Meski habis pula kepercayaan Buruh dengan wakil wakil nya di gedung pencakar langit di tengah ibu kota mereka para manusia setengah dewa itu,

Upah berarti Kesejahteraan Buruh

Bulan november menjelang akhir tahun adalah bulan penetapan nilai upah untuk satu tahun kedepan bagi masa depan dan nasib seorang pekerja,
bagimana tidak hidup dan sejahternya seorang pekerja sepertinya di tentukan oleh bulan bulan menjelang pergantian tahun itu, dimana kenaikan upah layak seperti sumber air yang muncul di puncak cartenz piramid di ujung papua

Tapi sepertinya sama dengan Gunung Jayawijaya, gunung tertingi di indonesia dan gunung tertingi di samudera Hindia itu, dimana di puncak ada salju abadi.
Bagi kuli dan buruh ada juga penindasan abadi

Ah Kumaha engke, semoga tidak !!!

Bagi buruh kenaikan upah layak ditentukan oleh amanat Undang undang UU nomer 13 tahun 2003 tentang kenaikan Upah. Dimana untuk menentukan besar kenaikan Upah ditentukan oleh Tiga aspek yaitu Dewan Pengupahan, Apindo dan Serikat Pekerja/Buruh.
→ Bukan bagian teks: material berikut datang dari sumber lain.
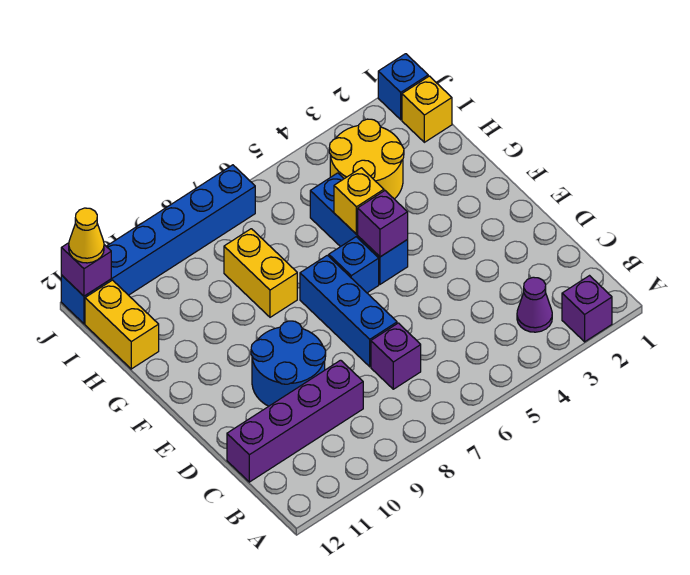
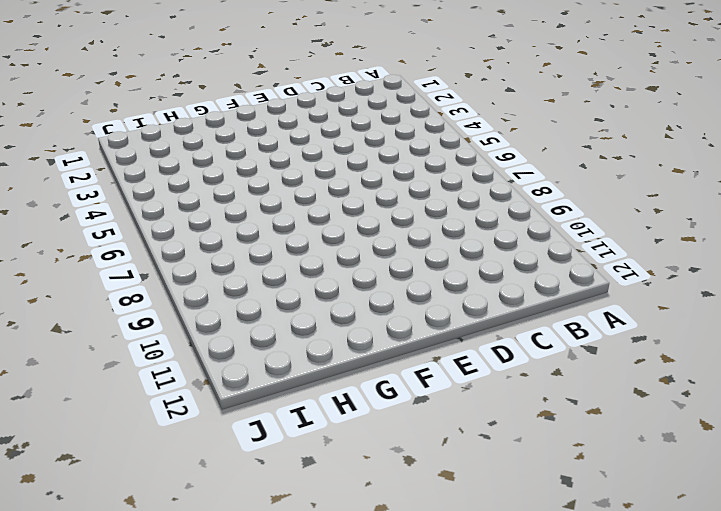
none -> purple brick A2 level 1
none -> purple cone B3 level 1
none -> purple brick C7 level 1

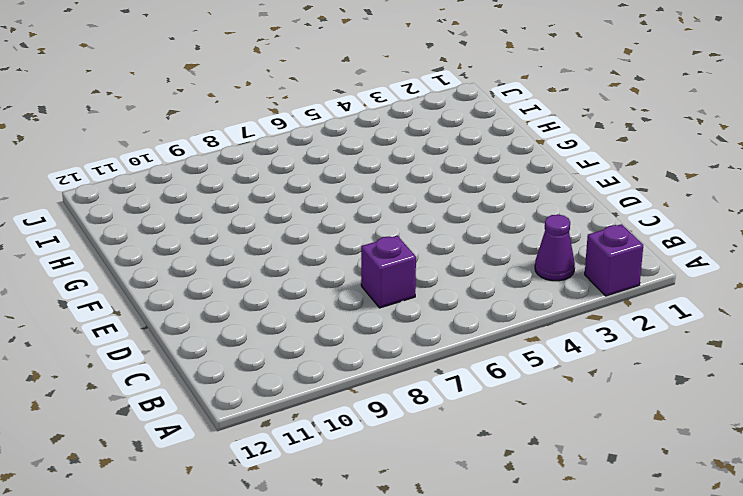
none -> purple brick C9:C12 level 1
none -> blue brick D7:F7 level 1
none -> blue round brick D9:E10 level 1

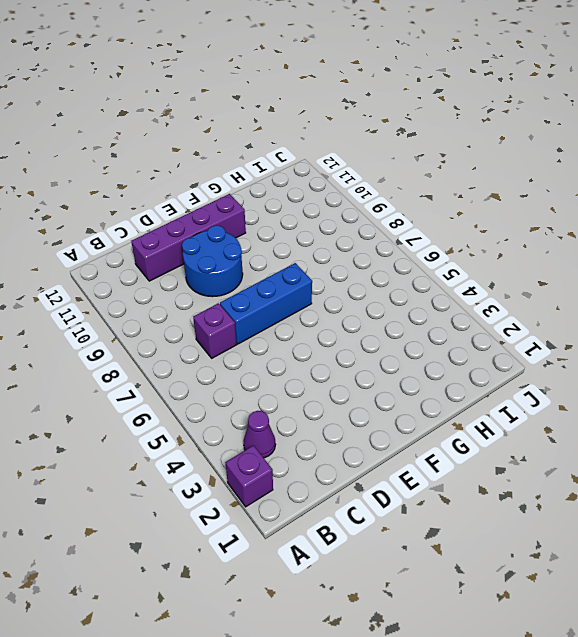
purple brick C11:F11 level 1 -> purple brick C9:C12 level 1
none -> blue brick F5:H5 level 1
none -> blue brick F6 level 1
none -> yellow brick G8:H8 level 1

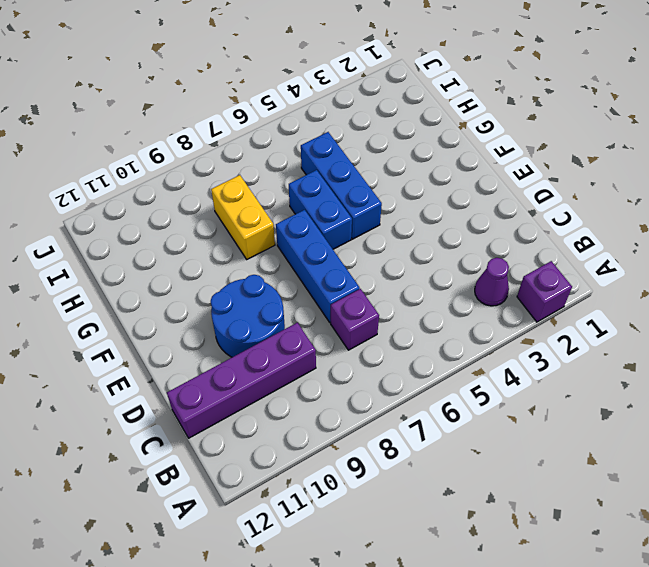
blue brick F6:G6 level 1 -> blue brick F6 level 1
none -> yellow round brick H3:I4 level 1
none -> yellow brick H12:I12 level 1
none -> yellow brick I1 level 1

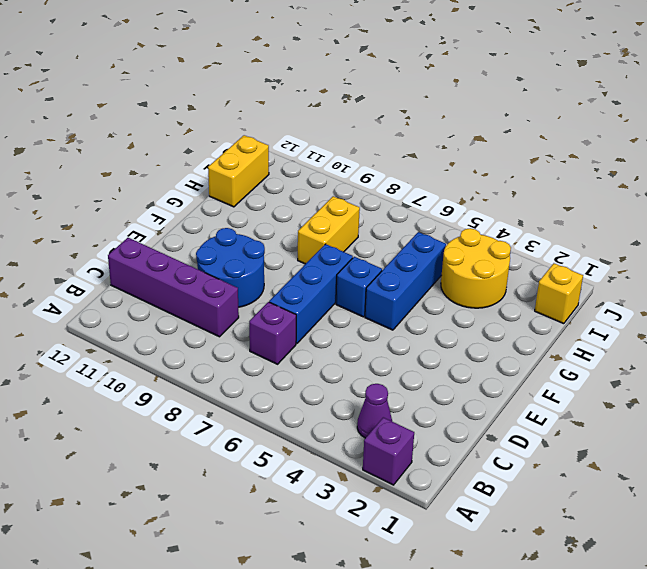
none -> blue brick J1 level 1
none -> blue brick J7:J12 level 1
none -> purple brick F5 level 2

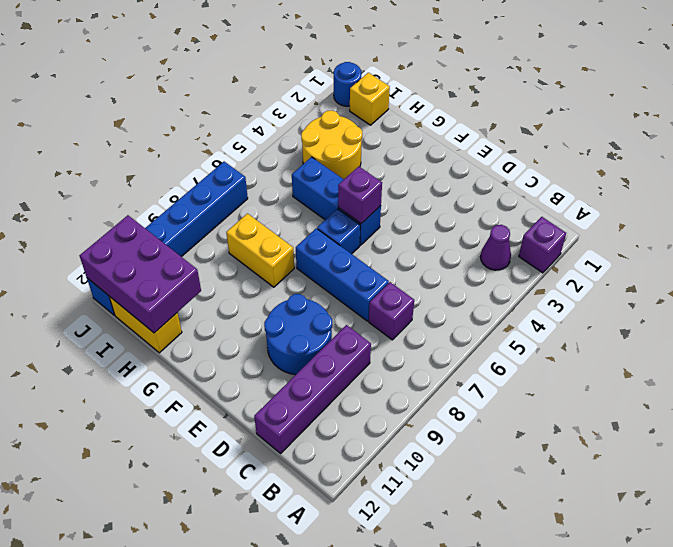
purple brick H11:J12 level 2 -> purple brick J12 level 2
blue round brick J1 level 1 -> blue brick J1 level 1
none -> yellow brick G5 level 2
none -> yellow cone J12 level 3

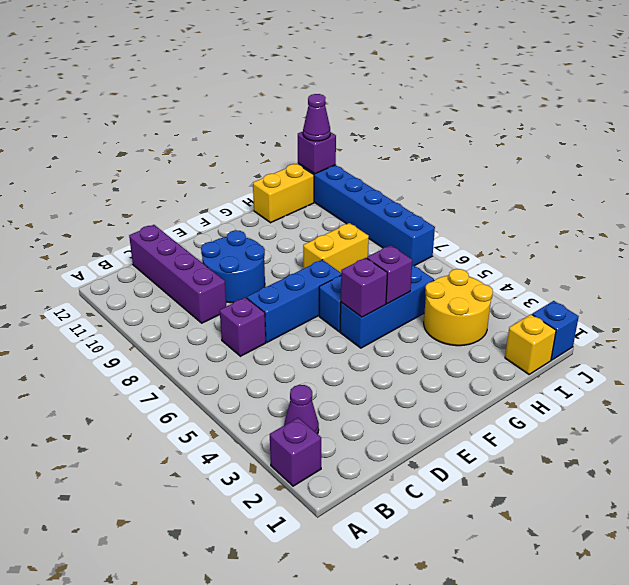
purple brick G5 level 2 -> yellow brick G5 level 2
purple cone J12 level 3 -> yellow cone J12 level 3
Tapi sama seperti yang sudah sudah hak buruh di rampas, hak berunding rakyat di rebut dengan adanya PP 78 tahun 2015 , dimana di dalam undang undang itu hanya menentukan kenaikan Upah berdasarkan inflasi dan pertumbuhan ekonomi dengan angka 3,72 + 4,99: 8,71%

Hak serikat pekerja di rampas
suara buruh si penentu kemajuan perusahaan di bungkam, suara tenaga buruh pembuat kekayaan korporasi itu ditiadakan dan di lenyapkan dan karena PP 78/2015 itu pula kenaikan buruh hanya naik sekitar 200 sampai 250 pertahun

“Dimana letak pancasila sila kelima itu?,” Begitu kiranya teriak buruh

Bagaimana masyarakat bicara keadilan bagaimana buruh bicara kesejahteraan kalo hanya sekedar Hak berunding dan bermusyawah saja di rampas.
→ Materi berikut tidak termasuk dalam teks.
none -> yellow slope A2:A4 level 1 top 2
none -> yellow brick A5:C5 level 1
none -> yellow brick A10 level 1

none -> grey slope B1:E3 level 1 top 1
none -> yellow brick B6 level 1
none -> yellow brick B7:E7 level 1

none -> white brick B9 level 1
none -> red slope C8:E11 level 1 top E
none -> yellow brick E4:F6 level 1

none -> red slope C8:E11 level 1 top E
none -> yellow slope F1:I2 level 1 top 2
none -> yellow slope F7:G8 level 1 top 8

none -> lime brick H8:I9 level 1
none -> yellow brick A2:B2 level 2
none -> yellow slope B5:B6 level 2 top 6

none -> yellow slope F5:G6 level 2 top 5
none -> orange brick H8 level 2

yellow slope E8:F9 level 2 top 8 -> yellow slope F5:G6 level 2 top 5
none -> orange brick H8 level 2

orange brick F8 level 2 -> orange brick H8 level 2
Bagi kaum buruh yang biasa bekerja dari pagi sampai hingga petang angka kenaikan gaji adalah hal yang sangat di tunggu tunggu

Bagi mereka kaum buruh yang biasa bekerja hanya untuk mencari sesuap nasi dan menyambung hidupnya, angka angka itu sangat di nantikan

Tapi pernahkah berfikir bagi pemrintah dan bos bos perusahaan itu, berapa banyak keringat buruh bercucuran untuk membesarkan perusahaanya berapa banyak dana yang mereka sumbangkan melalu pajak devisa negara dan lainya untuk kemajuan negara?
pernah kah mereka berfikir berapa banyak air mata buruh menetas hanya untuk menambah pundi pundi kekayaan nya?

Sudah pantaskah mereka membalas hubungan kemanusianya itu.
Sudah kah itu cukup menunjukan nurani seorang manusia yang bertuhan ?

Ah tidak,
Sama halnya dengan cerita pendek kecelakanan diatas mayoritas masyarakat indonesia tidak mau mencari tau tidak mau direpotkan mencari keterangan dan alasan di balik sesuatu. tapi melihat sesuatu itu dari sudut pandang mereka sendiri menyimpulkan seraya mencari pembenaran pribadi dan mengutuk, menghakimi sesuatu yang mereka fikir merugikanya

bagi mereka yang digangu perjalanan nya !
bagi mereka yang di rampas waktu berangkat kerja nya !
bagi mereka yang tergangu pagi nya !

mereka tidak pernah mau tau itu,

mereka tidak mau tau bahwa Ribuan nyawa, ribuan tubuh.
ribuan buruh lemah itu menuntut keadilan dan Mencari kesejahteraan
bukan hanya untuk dirinya sendiri.
Tapi untuk anak cucu dan generasi setelah mereka.

Mereka tidak mau mencari tau tidak mau memahami alasan kalo yang di lakukan ribuan buruh bernurani itu juga untuk dirinya, untuk kesejahteraan nya, untuk semua keturunanya. sekumpulan kaum marjinal yang memenuhi jalanan itu juga memikirkan saudara sebangsa dan setanah air nya, memikirkan kesejahteraan, keadilan untuk siapapun anak bangsa di negeri ini.